Nulle étoile ne brille au ciel,

Et le vent tourné du mauvais côté

Met la guerre dans les nuages.

 

Isa, ma fille chérie, mon amour,

Prête-moi ton bras pour me fortifier !

Si tu ne prends pitié de moi,

Mon cœur va défaillir.

 

Viens ma fille, oh ! allons sur le rocher !

Envoyons avec nous des lumières !

Ton pauvre père courant sur son vaisseau

Peut-être alors nous apercevra.

 

Grands Dieux cachés dans les bois,

Druides et Druidesses,

Venez me fortifier ; voyez mes larmes,

Eloignez tout malheur de mon mari ! ! !

 

Car le vent se met à augmenter,

Il souffle terriblement du pays de l’étain !

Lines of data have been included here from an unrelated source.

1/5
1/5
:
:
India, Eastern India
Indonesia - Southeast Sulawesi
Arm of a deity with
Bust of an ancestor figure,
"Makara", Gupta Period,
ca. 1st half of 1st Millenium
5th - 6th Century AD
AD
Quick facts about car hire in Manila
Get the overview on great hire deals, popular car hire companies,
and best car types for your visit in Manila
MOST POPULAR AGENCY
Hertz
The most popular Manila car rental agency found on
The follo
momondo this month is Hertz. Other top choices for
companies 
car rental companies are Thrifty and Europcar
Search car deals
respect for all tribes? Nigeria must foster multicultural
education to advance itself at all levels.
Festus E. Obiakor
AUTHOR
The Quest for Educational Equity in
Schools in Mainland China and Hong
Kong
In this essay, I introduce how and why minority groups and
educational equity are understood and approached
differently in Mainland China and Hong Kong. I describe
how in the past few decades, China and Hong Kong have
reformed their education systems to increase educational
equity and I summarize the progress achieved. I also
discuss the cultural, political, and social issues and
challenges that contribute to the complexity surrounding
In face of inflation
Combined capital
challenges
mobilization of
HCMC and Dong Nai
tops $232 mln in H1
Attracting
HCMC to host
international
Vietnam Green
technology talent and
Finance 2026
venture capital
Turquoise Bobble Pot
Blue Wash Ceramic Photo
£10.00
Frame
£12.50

Comment pourront les marins

Triompher des rochers de la mer profonde ?...

 

Allumons notre feu, et hâtons-nous promptement !

J’ai entendu un hurlement,

Un hurlement qui était si affreux

Que mon cœur en est épouvanté !

 

Entends, ma fille, entends le vent plus rude !

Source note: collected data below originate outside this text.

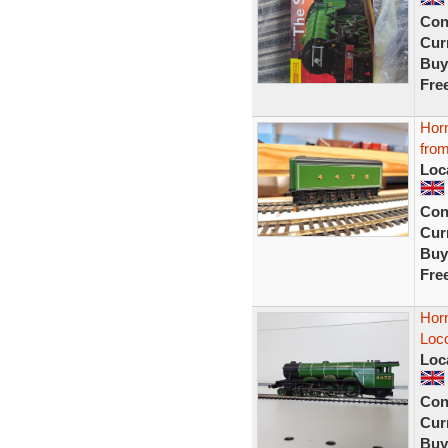
Con
Curr
Buy
Fre
Horn
from
Loc
Con
Curr
Buy
Fre
Hor
Loco
Loc
Con
Curr
Buy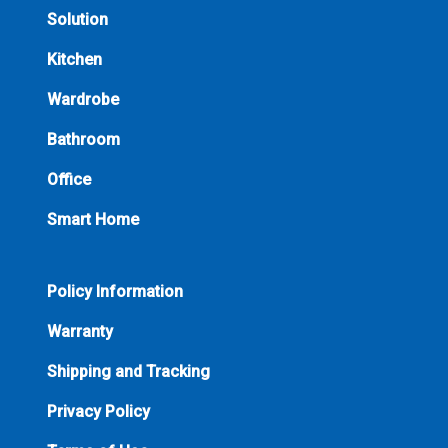
Solution
Kitchen
Wardrobe
Bathroom
Office
Smart Home
Policy Information
Warranty
Shipping and Tracking
Privacy Policy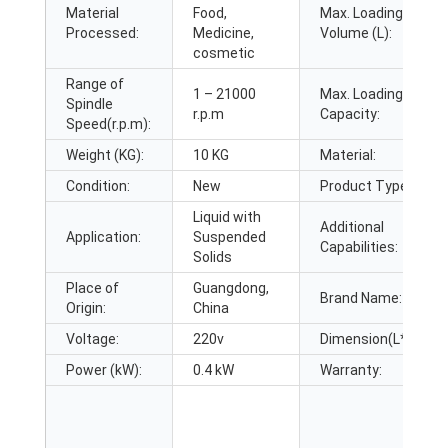
Material
Food,
Max. Loading
Processed:
Medicine,
Volume (L):
cosmetic
Range of
1 – 21000
Max. Loading
Spindle
r.p.m
Capacity:
Speed(r.p.m):
Weight (KG):
10 KG
Material:
Condition:
New
Product Type:
Liquid with
Additional
Application:
Suspended
Capabilities:
Solids
Place of
Guangdong,
Brand Name:
Origin:
China
Voltage:
220v
Dimension(L*W*H):
Power (kW):
0.4 kW
Warranty: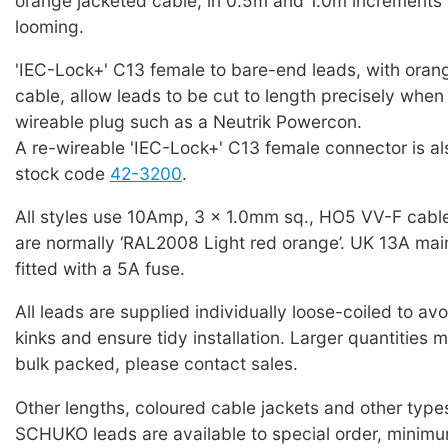
orange jacketed cable, in 0.5m and 1.0m increments 
looming.
'IEC-Lock+' C13 female to bare-end leads, with oran
cable, allow leads to be cut to length precisely when f
wireable plug such as a Neutrik Powercon.
A re-wireable 'IEC-Lock+' C13 female connector is als
stock code
42-3200
.
All styles use 10Amp, 3 x 1.0mm sq., HO5 VV-F cabl
are normally ‘RAL2008 Light red orange’. UK 13A mai
fitted with a 5A fuse.
All leads are supplied individually loose-coiled to a
kinks and ensure tidy installation. Larger quantities 
bulk packed, please contact sales.
Other lengths, coloured cable jackets and other typ
SCHUKO leads are available to special order, minim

Il souffle effroyablement vers les rochers !

Entends la mer se briser contre le Roc’h

Et broyer le Dreuzec.

 

Vaisseaux ! hâchés par ce coup de temps,

Serez-vous assez forts

Pour courir avant ce vent ?...

Pour connaître votre route dans la nuit noire ?..

 

Regardez, regardez ! mon feu est allumé !...

Cher marin, prends courage !...

Le Roc’h-Vraz n’est plus caché,

Et au loin on le voit sur la mer profonde !..

 

Tandis que parle la femme hors d’elle-même,

Il vient, du côté du nord,

Un coup plus affreux, si épouvantable

Que les vieillards eux-mêmes s’en effrayaient.

 

La Mère, la Fille ont perdu connaissance ;

Elles sont tombées auprés de leur feu !

Jusqu’au matin elles y sont restées.

Alors le temps était redevenu doux.

 

Lorsqu’elles reprennent connaissance, ô douleur cruelle !

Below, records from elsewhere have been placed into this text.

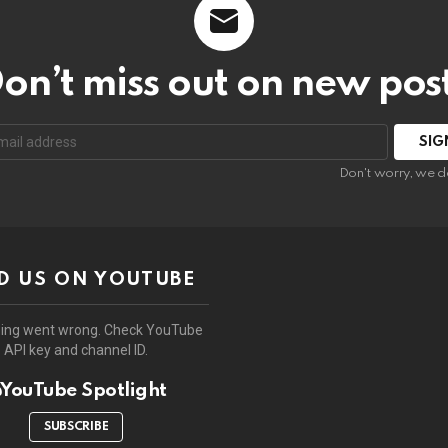
on’t miss out on new pos
:
Don't worry, we d
D US ON YOUTUBE
ing went wrong. Check YouTube
API key and channel ID.
YouTube Spotlight
SUBSCRIBE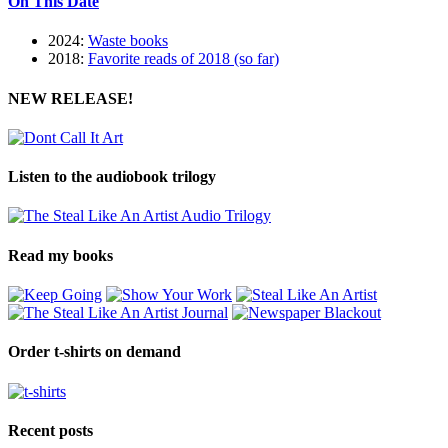
On This Date
2024:
Waste books
2018:
Favorite reads of 2018 (so far)
NEW RELEASE!
Listen to the audiobook trilogy
Read my books
Order t-shirts on demand
Recent posts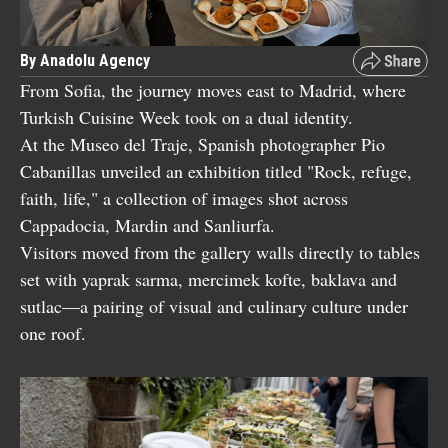
By Anadolu Agency
From Sofia, the journey moves east to Madrid, where
Turkish Cuisine Week took on a dual identity.
At the Museo del Traje, Spanish photographer Pio
Cabanillas unveiled an exhibition titled "Rock, refuge,
faith, life," a collection of images shot across
Cappadocia, Mardin and Sanliurfa.
Visitors moved from the gallery walls directly to tables
set with yaprak sarma, mercimek kofte, baklava and
sutlac—a pairing of visual and culinary culture under
one roof.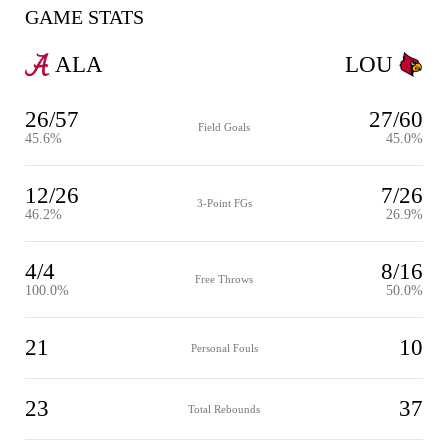
GAME STATS
ALA
LOU
26/57
27/60
Field Goals
45.6%
45.0%
12/26
7/26
3-Point FGs
46.2%
26.9%
4/4
8/16
Free Throws
100.0%
50.0%
21
10
Personal Fouls
23
37
Total Rebounds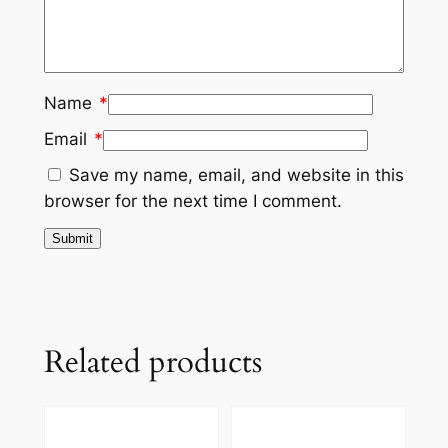
Name
*
Email
*
Save my name, email, and website in this
browser for the next time I comment.
Related products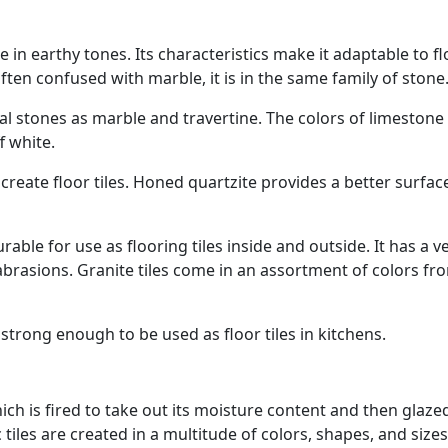
 in earthy tones. Its characteristics make it adaptable to f
Often confused with marble, it is in the same family of stone
l stones as marble and travertine. The colors of limestone
f white.
reate floor tiles. Honed quartzite provides a better surfac
ble for use as flooring tiles inside and outside. It has a v
abrasions. Granite tiles come in an assortment of colors fr
 strong enough to be used as floor tiles in kitchens.
ich is fired to take out its moisture content and then glaze
tiles are created in a multitude of colors, shapes, and sizes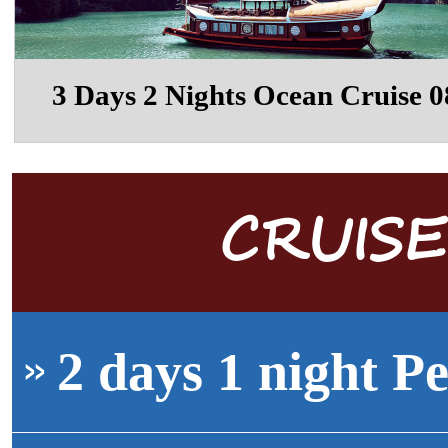
3 Days 2 Nights Ocean Cruise 0
CRUIS
2 days 1 night Pe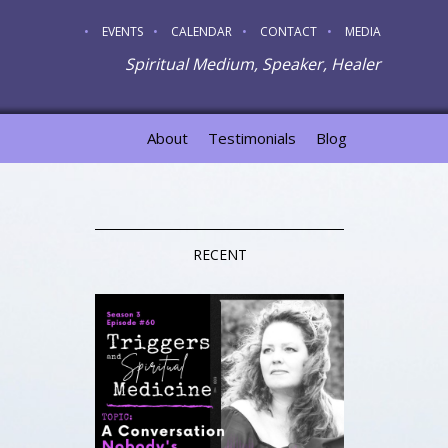
EVENTS
CALENDAR
CONTACT
MEDIA
Spiritual Medium, Speaker, Healer
About
Testimonials
Blog
RECENT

Au pied du rocher, sur le sable,

Des corps morts , des bois, des ferrailles, des cordages,

Elles voient éparpillés tout du long.

 

Elles descendent du Roc’h-Vraz,

Sur le sable elles sont arrivées.

Là aussitôt la femme reconnaît son mari,

La Fille reconnaît son père.

 

La mére-femme en gémissant : Hélas !

Est morte sur le corps de son mari,

Et le grand rocher est Roc’h-Allaz

Depuis ce temps-là nommé.

 

Les corps vomis par la mer

Sont ensevelis par Isa

Au-dessus d’eux elle élève un monticule de mottes

Que l’on nomme monticule de Lamota.

 

Arrivé au lieu de la sépulture,

Tout le monde versait des larmes,

Personne n’en versait autant qu’Isa ;

Elle ressemblait à une morte.

 

Ote, ô donc ! ôte de devant mes yeux,

Toi, Dusique, mon futur époux,

Ote le corps de ma mère, et ôte le corps de mon père,

Ou je serai ensevelie avec eux.

 

Il y a passant dix-neuf cent ans

Que ces choses sont arrivées,

Par les gens de Roc’h-Allaz, les gens de Lamota

Cela peut-être était oublié.

 

Ces vieilles choses sont découvertes

Par un Breton Trécorois,

Lequel les a écrites de nouveau

Pour être transmises aux pays français.